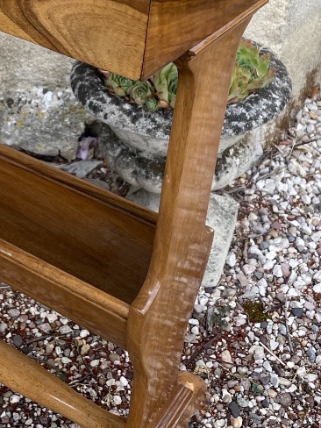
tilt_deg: -27.5
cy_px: 51
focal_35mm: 64
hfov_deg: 22.7
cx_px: 86
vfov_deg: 29.2
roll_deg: -3.8
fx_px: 791
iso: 32
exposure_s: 1/144
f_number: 1.6
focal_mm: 4.2
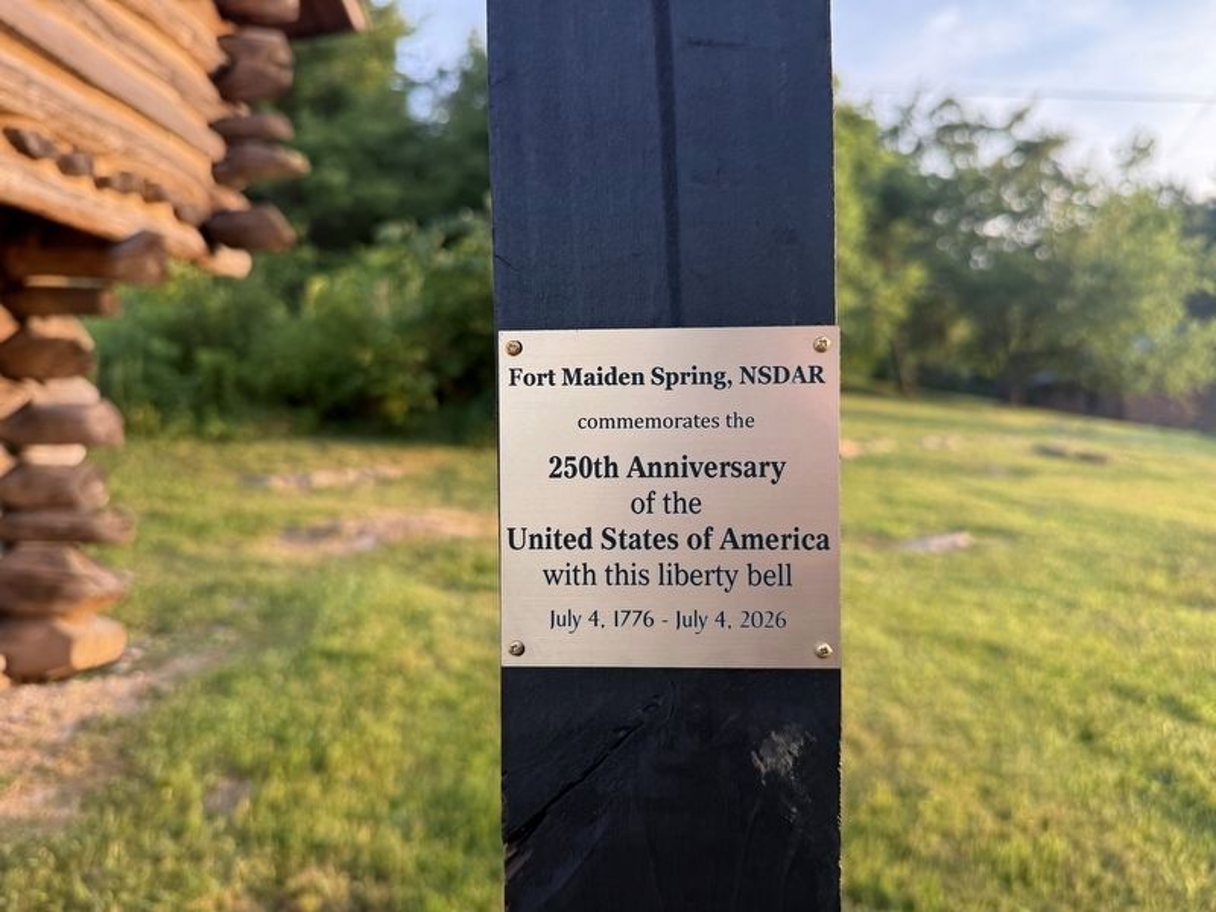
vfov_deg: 56.8
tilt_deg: -2.3
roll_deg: +0.7
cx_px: 608
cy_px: 456
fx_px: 843
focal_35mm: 24
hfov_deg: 71.6
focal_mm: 6.76
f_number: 1.78
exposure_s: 1/256
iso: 80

- - - - -

How to complete this task: The job is to set down the whole listing exactly, excluding any images.

Worked solution:
tilt_deg: -27.5
cy_px: 51
focal_35mm: 64
hfov_deg: 22.7
cx_px: 86
vfov_deg: 29.2
roll_deg: -3.8
fx_px: 791
iso: 32
exposure_s: 1/144
f_number: 1.6
focal_mm: 4.2
vfov_deg: 56.8
tilt_deg: -2.3
roll_deg: +0.7
cx_px: 608
cy_px: 456
fx_px: 843
focal_35mm: 24
hfov_deg: 71.6
focal_mm: 6.76
f_number: 1.78
exposure_s: 1/256
iso: 80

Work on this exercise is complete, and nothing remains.